By the time he arrived at MS 19, ten miles to go to I'll Be Good, he had wandered farther down the greasy radio dial. Then, he saw the roadkill.

Damn.

It would take five minutes for him to describe where he was to the nonemergency line; the freight line provided some crossroads, but the landmark itself was sketchy at best, really not one at all. The night was clear, at least. The work, itself, might be swift. It would take five minutes for that nonemergency line clerk to understand why he called. It would take ten minutes for the responder to wake the Animal Control officer out of a
Tonight Show
trance or a nap. It would take about twenty more for a truck to come with the men who would take care of it.

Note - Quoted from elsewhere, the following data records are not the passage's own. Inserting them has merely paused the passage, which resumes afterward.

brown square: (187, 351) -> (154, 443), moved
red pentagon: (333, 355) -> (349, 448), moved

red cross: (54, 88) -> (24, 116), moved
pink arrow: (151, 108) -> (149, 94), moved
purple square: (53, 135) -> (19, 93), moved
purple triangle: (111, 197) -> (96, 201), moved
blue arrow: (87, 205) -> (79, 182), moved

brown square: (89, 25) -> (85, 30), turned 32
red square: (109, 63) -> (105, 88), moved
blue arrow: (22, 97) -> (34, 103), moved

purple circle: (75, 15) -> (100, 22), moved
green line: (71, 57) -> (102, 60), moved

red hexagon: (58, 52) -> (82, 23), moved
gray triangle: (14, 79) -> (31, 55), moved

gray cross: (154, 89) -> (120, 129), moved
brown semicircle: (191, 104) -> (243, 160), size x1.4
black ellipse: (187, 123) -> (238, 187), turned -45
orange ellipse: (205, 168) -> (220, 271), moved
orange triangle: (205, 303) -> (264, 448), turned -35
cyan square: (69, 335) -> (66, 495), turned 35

It was a lot of work for an animal Bolden had not hunted himself. If it still had a pulse he would have to finish it off.

So with all those things considered and the nearest pay phone at least five songs back and his radio putting him right back at work should he use it, Bolden pulled over to handle the matter alone. He kept the headlights on. He remembered he had a few bottles of Guinness to rinse his hands with. He could splatter cologne to get rid of any blood smell. He imagined it would be easier to drag than sling over his shoulders. Before he stooped, he knew it was down and not worth it to check first. It didn't look like a thing that could kick his eye out or pack an interior bruise next to one of his two known ulcers. He walked alongside the grass edge dipped down from runoff of the decades; the tree roots unburied in skinny tangles looking like lady dancer's legs curled wildly around one another.

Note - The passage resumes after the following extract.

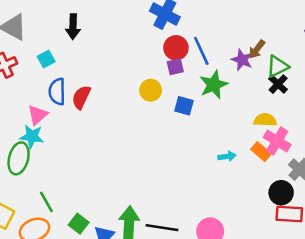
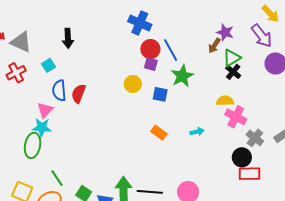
purple star: (242, 60) -> (225, 32), moved
purple square: (175, 67) -> (151, 64), turned 32
orange rectangle: (261, 152) -> (159, 133), moved

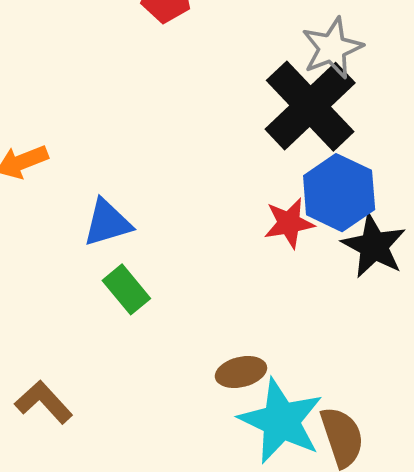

At just that time Bolden was a few feet away; there was a gentle wind across the plains and a breeze through his receding hairline. An improv of white fabric, dark pigtails, and shredded gray shoelaces danced before him. A finger, or so it appeared, circled around or near or attached to red cloth. He stopped, squinted, tiptoed closer, stopped again, took a breath, and then rushed forward when his fawn tried to get up, a firm palm in the gravel and ankle pointing up. It wasn't a fawn. It was a little girl—black—prostrate in the middle of the road, with a pickle jar of suffocated fireflies in her other palm, her panties exposed and her eyes curled back into their own thinking place. When Bolden put the tip of his black low-rise Doc Marten at the crown of her head, their eyes met.

Neither one knew what to think.

*   *   *

Solemn had her address, down to the nearest milepost, memorized like an Easter speech—enunciated and praiseworthy. The address was just a couple miles away from where Bolden himself had stormed out of, until he ran into the police academy. Down the road, matter of fact. In Bledsoe. Solemn bit down on the temptation to tell the policeman what gripped her to the ground. Or who. Anyway, she was unsure. The quivery but calm cop—beer on his breath—brought her back to her trailer, plastic and drained and silent.

Wrapped up in thanking God, Bev misheard the cop's part about finding her daughter in the middle of the road, waiting to be roadkill.

Redvine ripped open their flimsy door ten minutes later, frenzied, on edge, tense.